Collect each line of the records containing the string "Radfahrer".

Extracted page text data
┄┄┄┄┄┄

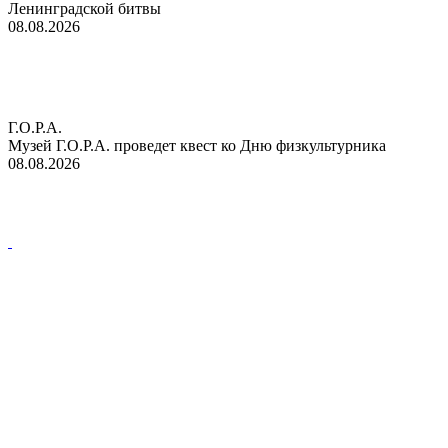
Ленинградской битвы
08.08.2026
Г.О.Р.А.
Музей Г.О.Р.А. проведет квест ко Дню физкультурника
08.08.2026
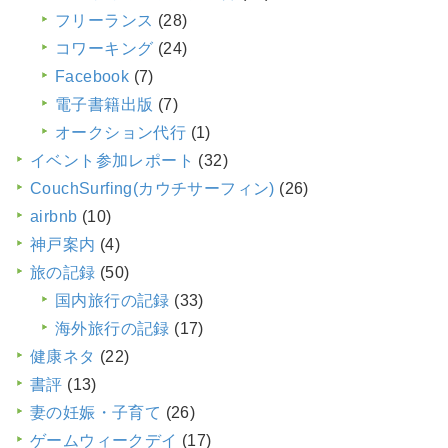
フリーランス
(28)
コワーキング
(24)
Facebook
(7)
電子書籍出版
(7)
オークション代行
(1)
イベント参加レポート
(32)
CouchSurfing(カウチサーフィン)
(26)
airbnb
(10)
神戸案内
(4)
旅の記録
(50)
国内旅行の記録
(33)
海外旅行の記録
(17)
健康ネタ
(22)
書評
(13)
妻の妊娠・子育て
(26)
ゲームウィークデイ
(17)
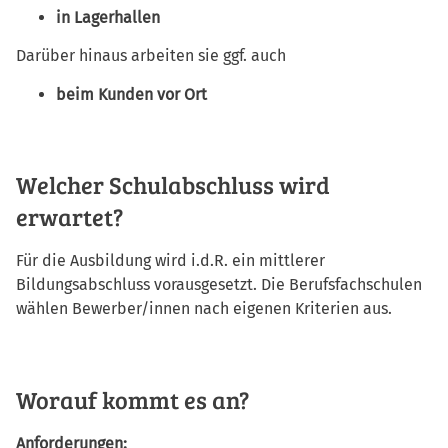
in Lagerhallen
Darüber hinaus arbeiten sie ggf. auch
beim Kunden vor Ort
Welcher Schulabschluss wird
erwartet?
Für die Ausbildung wird i.d.R. ein mittlerer
Bildungsabschluss vorausgesetzt. Die Berufsfachschulen
wählen Bewerber/innen nach eigenen Kriterien aus.
Worauf kommt es an?
Anforderungen:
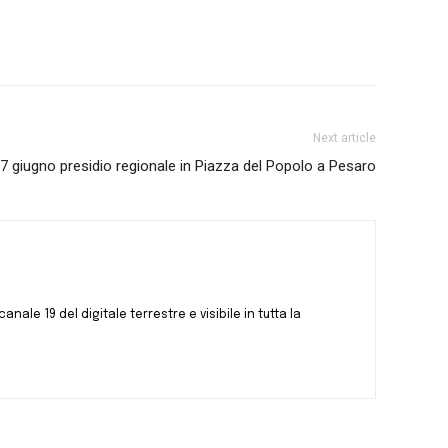
Next article
17 giugno presidio regionale in Piazza del Popolo a Pesaro
canale 19 del digitale terrestre e visibile in tutta la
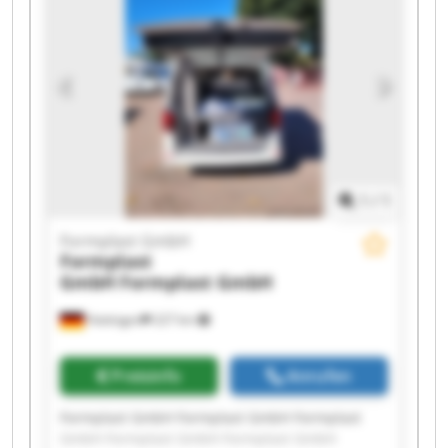
GmbH Formplast GmbH Formplast GmbH
1
/
1
Formplast GmbH
Formplast
GmbH
Formplast GmbH
Hattingen
227 km
Preisinfo
Anrufen
Formplast GmbH Formplast GmbH Formplast
GmbH Formplast GmbH Formplast GmbH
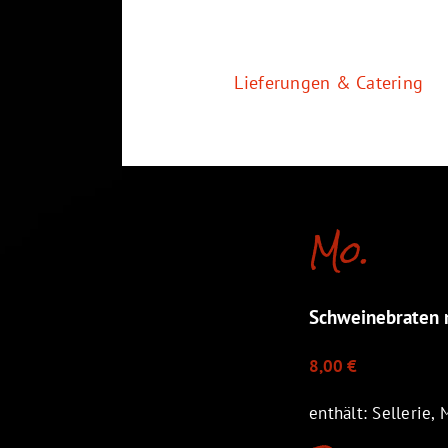
Zum
Inhalt
springen
Lieferungen & Catering
Mo.
Schweinebraten m
8,00 €
enthält: Sellerie, 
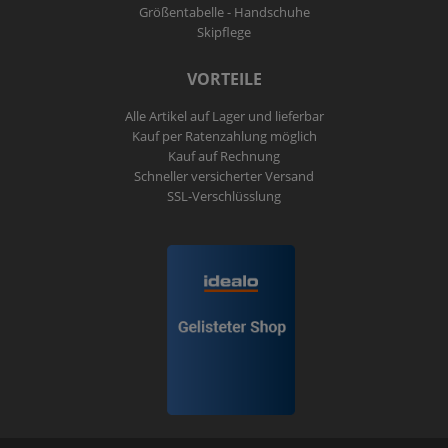
Größentabelle - Handschuhe
Skipflege
VORTEILE
Alle Artikel auf Lager und lieferbar
Kauf per Ratenzahlung möglich
Kauf auf Rechnung
Schneller versicherter Versand
SSL-Verschlüsslung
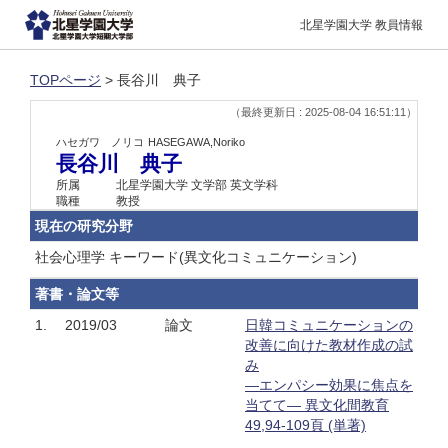
北星学園大学 教員情報
TOPページ
> 長谷川 典子
（最終更新日 : 2025-08-04 16:51:11）
ハセガワ ノリコ
HASEGAWA,Noriko
長谷川 典子
所属
北星学園大学 文学部 英文学科
職種
教授
現在の研究分野
社会心理学 キーワード(異文化コミュニケーション)
著書・論文等
1.
2019/03
論文
日韓コミュニケーションの
改善に向けた教材作成の試
み
―エンパシー効果に焦点を
当てて― 異文化間教育
49,94-109頁 (単著)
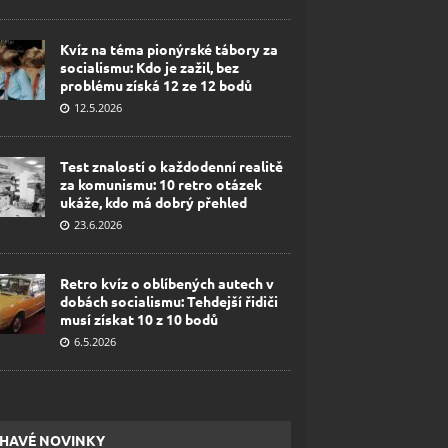
Kvíz na téma pionýrské tábory za
socialismu: Kdo je zažil, bez
problému získá 12 ze 12 bodů
12.5.2026
Test znalostí o každodenní realitě
za komunismu: 10 retro otázek
ukáže, kdo má dobrý přehled
23.6.2026
Retro kvíz o oblíbených autech v
dobách socialismu: Tehdejší řidiči
musí získat 10 z 10 bodů
6.5.2026
HAVÉ NOVINKY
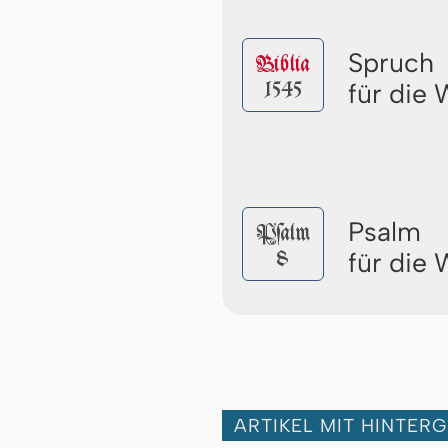
Spruch
Biblia
1545
für die
Psalm
Pſalm
8
für die
ARTIKEL MIT HINTER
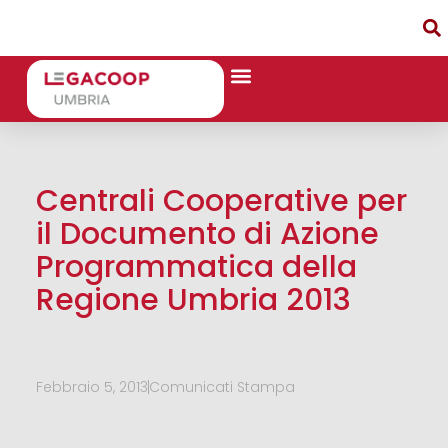
Centrali Cooperative per
il Documento di Azione
Programmatica della
Regione Umbria 2013
Febbraio 5, 2013
Comunicati Stampa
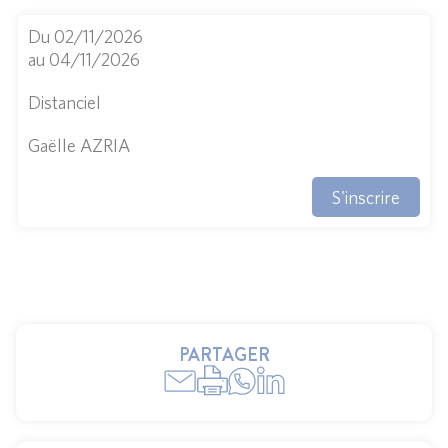
Du 02/11/2026
au 04/11/2026
Distanciel
Gaëlle AZRIA
S'inscrire
PARTAGER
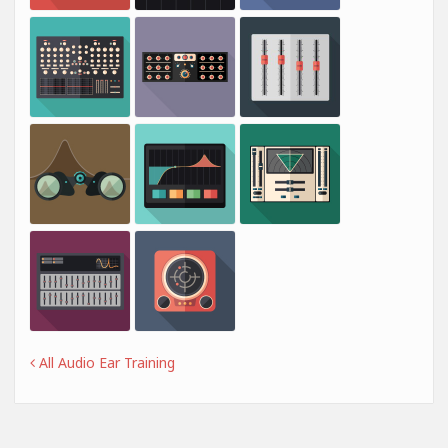
All Audio Ear Training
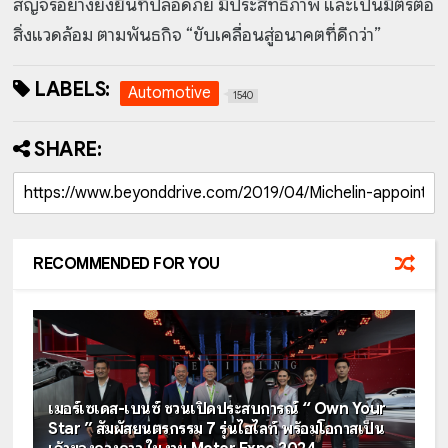
สัญจรอย่างยั่งยืนที่ปลอดภัย มีประสิทธิภาพ และเป็นมิตรต่อ
สิ่งแวดล้อม ตามพันธกิจ “ขับเคลื่อนสู่อนาคตที่ดีกว่า”
LABELS:
Automotive
1540
SHARE:
RECOMMENDED FOR YOU
เมอร์เซเดส-เบนซ์ ชวนเปิดประสบการณ์ “ Own Your
Star ” สัมผัสยนตรกรรม 7 รุ่นไฮไลท์ พร้อมโอกาสเป็น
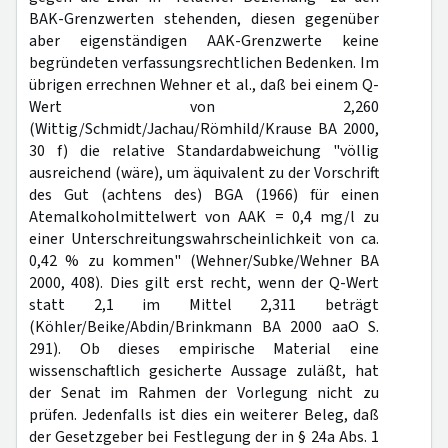
BAK-Grenzwerten stehenden, diesen gegenüber
aber eigenständigen AAK-Grenzwerte keine
begründeten verfassungsrechtlichen Bedenken. Im
übrigen errechnen Wehner et al., daß bei einem Q-
Wert von 2,260
(Wittig/Schmidt/Jachau/Römhild/Krause BA 2000,
30 f) die relative Standardabweichung "völlig
ausreichend (wäre), um äquivalent zu der Vorschrift
des Gut (achtens des) BGA (1966) für einen
Atemalkoholmittelwert von AAK = 0,4 mg/l zu
einer Unterschreitungswahrscheinlichkeit von ca.
0,42 % zu kommen" (Wehner/Subke/Wehner BA
2000, 408). Dies gilt erst recht, wenn der Q-Wert
statt 2,1 im Mittel 2,311 beträgt
(Köhler/Beike/Abdin/Brinkmann BA 2000 aaO S.
291). Ob dieses empirische Material eine
wissenschaftlich gesicherte Aussage zuläßt, hat
der Senat im Rahmen der Vorlegung nicht zu
prüfen. Jedenfalls ist dies ein weiterer Beleg, daß
der Gesetzgeber bei Festlegung der in § 24a Abs. 1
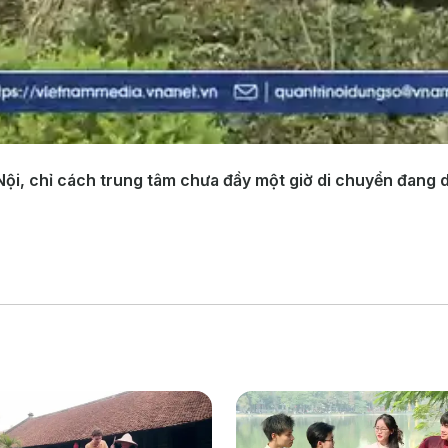
Nội, chỉ cách trung tâm chưa đầy một giờ di chuyển đang 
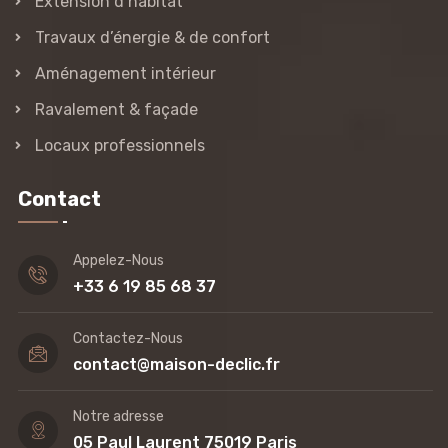
Extension d’habitat
Travaux d’énergie & de confort
Aménagement intérieur
Ravalement & façade
Locaux professionnels
Contact
Appelez-Nous
+33 6 19 85 68 37
Contactez-Nous
contact@maison-declic.fr
Notre adresse
05 Paul Laurent 75019 Paris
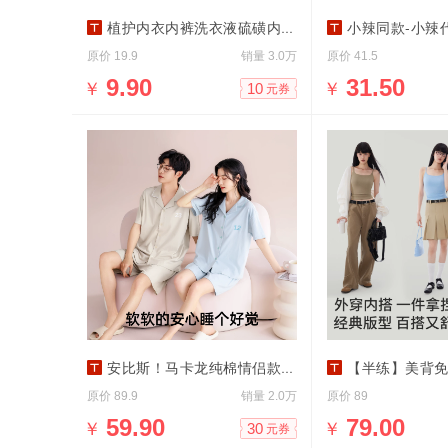
植护内衣内裤洗衣液硫磺内裤清洗液除菌除螨
小辣同款-小辣代言菇娘家
原价
销量
原价
19.9
3.0万
41.5
￥
9.90
￥
31.50
10
元券
安比斯！马卡龙纯棉情侣款家居服套装
【半练】美背免穿
原价
销量
原价
89.9
2.0万
89
￥
59.90
￥
79.00
30
元券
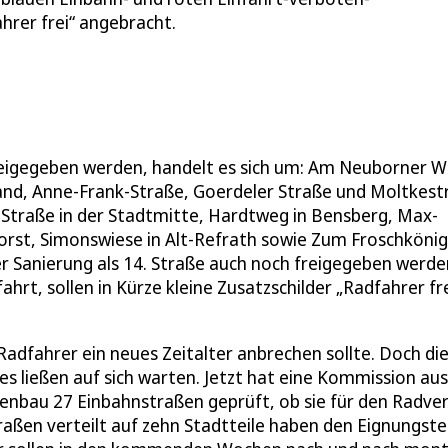
hrer frei“ angebracht.
reigegeben werden, handelt es sich um: Am Neuborner W
Hand, Anne-Frank-Straße, Goerdeler Straße und Moltkest
-Straße in der Stadtmitte, Hardtweg in Bensberg, Max-
forst, Simonswiese in Alt-Refrath sowie Zum Froschkönig
r Sanierung als 14. Straße auch noch freigegeben werde
hrt, sollen in Kürze kleine Zusatzschilder „Radfahrer fre
r Radfahrer ein neues Zeitalter anbrechen sollte. Doch di
s ließen auf sich warten. Jetzt hat eine Kommission aus
enbau 27 Einbahnstraßen geprüft, ob sie für den Radve
aßen verteilt auf zehn Stadtteile haben den Eignungste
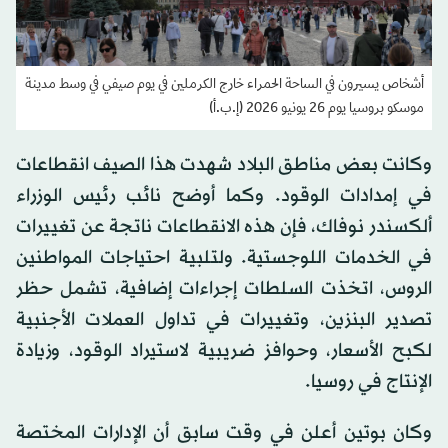
أشخاص يسيرون في الساحة الحمراء خارج الكرملين في يوم صيفي في وسط مدينة
موسكو بروسيا يوم 26 يونيو 2026 (إ.ب.أ)
وكانت بعض مناطق البلاد شهدت هذا الصيف انقطاعات
في إمدادات الوقود. وكما أوضح نائب رئيس الوزراء
ألكسندر نوفاك، فإن هذه الانقطاعات ناتجة عن تغييرات
في الخدمات اللوجستية. ولتلبية احتياجات المواطنين
الروس، اتخذت السلطات إجراءات إضافية، تشمل حظر
تصدير البنزين، وتغييرات في تداول العملات الأجنبية
لكبح الأسعار، وحوافز ضريبية لاستيراد الوقود، وزيادة
الإنتاج في روسيا.
وكان بوتين أعلن في وقت سابق أن الإدارات المختصة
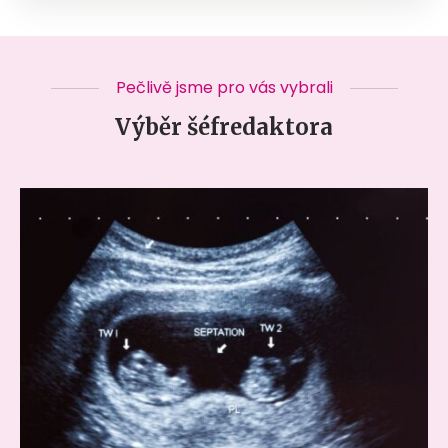
Pečlivě jsme pro vás vybrali
Výběr šéfredaktora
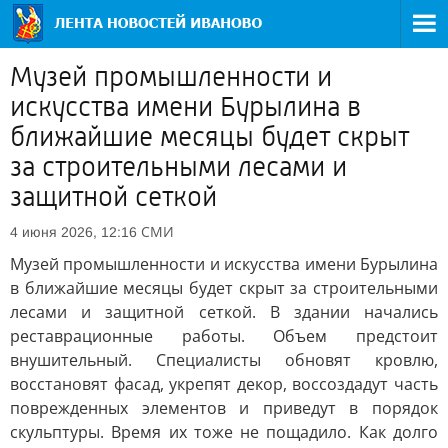
Музей промышленности и
искусства имени Бурылина в
ближайшие месяцы будет скрыт
за строительными лесами и
защитной сеткой
СМИ
4 июня 2026, 12:16
Музей промышленности и искусства имени Бурылина
в ближайшие месяцы будет скрыт за строительными
лесами и защитной сеткой. В здании начались
реставрационные работы. Объем предстоит
внушительный. Специалисты обновят кровлю,
восстановят фасад, укрепят декор, воссоздадут часть
поврежденных элементов и приведут в порядок
скульптуры. Время их тоже не пощадило. Как долго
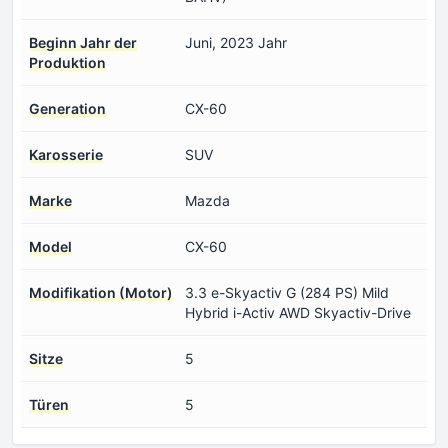
Beginn Jahr der
Juni, 2023 Jahr
Produktion
Generation
CX-60
Karosserie
SUV
Marke
Mazda
Model
CX-60
Modifikation (Motor)
3.3 e-Skyactiv G (284 PS) Mild
Hybrid i-Activ AWD Skyactiv-Drive
Sitze
5
Türen
5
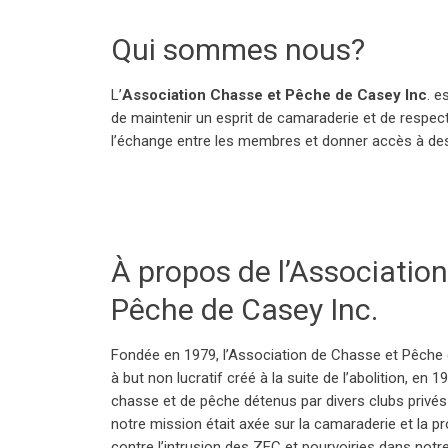
Qui sommes nous?
L’
Association Chasse et Pêche de Casey Inc
. e
de maintenir un esprit de camaraderie et de respect
l’échange entre les membres et donner accès à des 
À propos de l’Associatio
Pêche de Casey Inc.
Fondée en 1979, l’Association de Chasse et Pêche 
à but non lucratif créé à la suite de l’abolition, en 
chasse et de pêche détenus par divers clubs privés et
notre mission était axée sur la camaraderie et la pr
contre l’intrusion des ZEC et pourvoiries dans notre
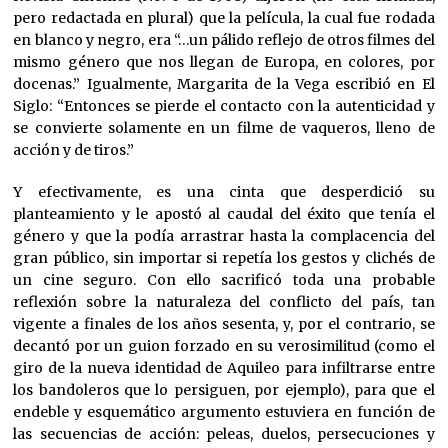
pero redactada en plural) que la película, la cual fue rodada
en blanco y negro, era “…un pálido reflejo de otros filmes del
mismo género que nos llegan de Europa, en colores, por
docenas.” Igualmente, Margarita de la Vega escribió en El
Siglo: “Entonces se pierde el contacto con la autenticidad y
se convierte solamente en un filme de vaqueros, lleno de
acción y de tiros.”
Y efectivamente, es una cinta que desperdició su
planteamiento y le apostó al caudal del éxito que tenía el
género y que la podía arrastrar hasta la complacencia del
gran público, sin importar si repetía los gestos y clichés de
un cine seguro. Con ello sacrificó toda una probable
reflexión sobre la naturaleza del conflicto del país, tan
vigente a finales de los años sesenta, y, por el contrario, se
decantó por un guion forzado en su verosimilitud (como el
giro de la nueva identidad de Aquileo para infiltrarse entre
los bandoleros que lo persiguen, por ejemplo), para que el
endeble y esquemático argumento estuviera en función de
las secuencias de acción: peleas, duelos, persecuciones y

┄┄┄┄┄┄

_Task answer_.
hrt, sollen in Kürze kleine Zusatzschilder „Radfahrer fre
r Radfahrer ein neues Zeitalter anbrechen sollte. Doch di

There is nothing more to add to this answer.